Wir stoßen auf unendlich viele, sich gegenseitig übertreffende „Wahrheiten“. Einige Menschen sind davon überzeugt, dass es ein ewiges Leben nach dem Tod gibt, sie glauben, dass sie eine Seele haben, während andere darauf bestehen, dass alles nur Materie sei.

Existenzielle Fragen werden oft aus der Angst vor dem Tod gestellt, aus Angst vor dem Unbekannten. Nicht Liebe ist dann die treibende Kraft, sondern es ist die Angst, die viele Menschen auf den langen Weg zur großen Realität führt, den Weg der Befreiung von Illusionen.

Von allen lebenden Wesen auf der Erde ist nur der Mensch in der Lage, das, was ihn belebt, zu entdecken. Er vermag es, sich bewusst mit dem Einen, das stets an seiner Seite ist, zu vereinigen. Der Mensch kann IHN, kann ES erkennen und sich mit IHM vereinen.

Unabhängig von jeder Weltanschauung und jeder Religion, unabhängig von allem Wissen liegt „der Pfad“ in jedem Menschen verborgen. Auch wenn er an den entferntesten Orten nach ihr sucht, ist die Wahrheit ihm nahe. Er ähnelt dann jemandem, der vor Durst stirbt, während er mitten im Wasser steht. 

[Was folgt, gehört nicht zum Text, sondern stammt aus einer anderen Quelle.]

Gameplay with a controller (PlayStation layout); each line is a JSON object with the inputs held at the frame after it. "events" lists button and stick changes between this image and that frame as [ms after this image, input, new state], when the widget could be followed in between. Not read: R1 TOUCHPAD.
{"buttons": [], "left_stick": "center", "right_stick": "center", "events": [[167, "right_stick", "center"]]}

Die wichtigste Reise eines Menschen ist die zu sich selbst. Wer sich auf den Weg zu seinem „wahren Selbst“ begibt, gelangt zu paradoxen Erkenntnissen. Er vernimmt von denen, diesen Weg gegangen sind, Worte wie: Du musst zuerst alles Persönliche, alles Wissen, ja eigentlich alles, was du bist, hinter dir lassen. Auf diese Weise „nackt“, hilflos und aus deinem persönlichen Himmel verbannt, kannst du dich auf die Reise begeben. Sie führt dich ins Unbekannte, ins Unerwartete.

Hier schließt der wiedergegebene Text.